The key will be focusing on "active plays" with 10 day hourly charts, catching some of the "big mover", and "super hyped" plays on their technical pullbacks at support, and loading up for the technical rebounds.
Will also follow some with Daily charts looking for technical support levels.
Yes I use Bigcharts, and it's not as fancy as Stockcharts, but it's not as confusing either. I've found that MACD, Williams, Volume and Psar are usually enough to find appropriate entry and exit points. (Keep it simple sucka).
This market is getting tougher and tougher, and I'm finding that playing higher liquidity stocks at support levels to be the safest and most profitable way to play lately.
Please feel free to post suggestions and/or charts. If I feel they look particularly good, I'll add them to the ibox as charts to "watch".
MACD, the Moving Average Convergence/Divergence indicator
MACD, the Moving Average Convergence/Divergence indicator, developed and popularized by Gerald Appel, provides a uniquely sensitive measurement of the intensity of the trading public's sentiment and provides early clues to trend continuation or reversal. According to Appel, this indicator is particularly dependable in signaling entry points after a sharp decline. The MACD indicator may be applied to the stock market as a whole or to individual stocks or mutual funds.
The MACD indicator uses three exponential moving averages: a short or fast average, a long or slow average, and an exponential average of the difference between the short and long moving averages, which is used as a signal line. (See Moving Averages below for a discussion on simple and exponential moving averages.)
MACD reveals overbought and oversold conditions for securities and market indexes, and generates signals that predict trend reversals with significant accuracy.
MACD produces less frequent whipsaws, as compared with moving averages.
Telescan uses a type of shorthand to refer to MACD indicators. An "8-17-9 MACD", for example, uses a short (fast) moving average of eight days or weeks, a long (slow) moving average of 17 days or weeks, and an exponential moving average of nine days or weeks. (The use of days or weeks depends on the time span of the stock graph.)
Gerald Appel recommends an 8-17-9 MACD to generate buy signals and a 12-25-9 MACD to confirm a sell signal for a stock, which has had a strong bullish move.
Regardless of the accuracy of this indicator, one should not rely on a single indicator. Study as many technical and fundamental indicators as possible before arriving at your investment decisions.
Williams %R was developed by Larry Williams to indicate overbought and oversold levels. The indicator is very similar to Stochastic %K - except that Williams %R is plotted using negative values ranging from 0 to -100.
The number of periods used to calculate Williams %R can be varied according to the time frame that you are trading. A rule of thumb is that the indicator window should be half the length of the cycle (14 days is popular for the intermediate cycle).

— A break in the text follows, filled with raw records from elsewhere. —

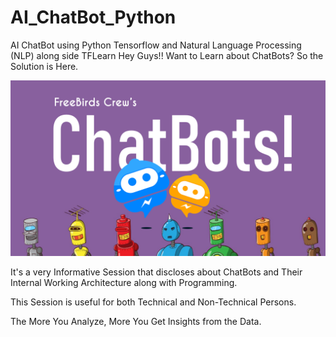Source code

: # AI_ChatBot_Python
AI ChatBot using Python Tensorflow and Natural Language Processing (NLP) along side TFLearn
Hey Guys!! Want to Learn about ChatBots? So the Solution is Here.

![Screenshot](Untitled.png)

It's a very Informative Session that discloses about ChatBots and Their Internal Working Architecture along with Programming.

This Session is useful for both Technical and Non-Technical Persons.


The More You Analyze, More You Get Insights from the Data.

Overbought and Oversold levels are normally set at -20 and -80.
DISCLAIMER & RISK DISCLOSURE: I am not a registered investment adviser or broker/dealer. I make no commitment that the purchase of securities of companies profiled or otherwise mentioned on this board are suitable or advisable for any person or that an investment such securities will be profitable. In general, given the nature of the companies profiled and the lack of an active trading market for their securities, investing in such securities is highly speculative and carries a high degree of risk.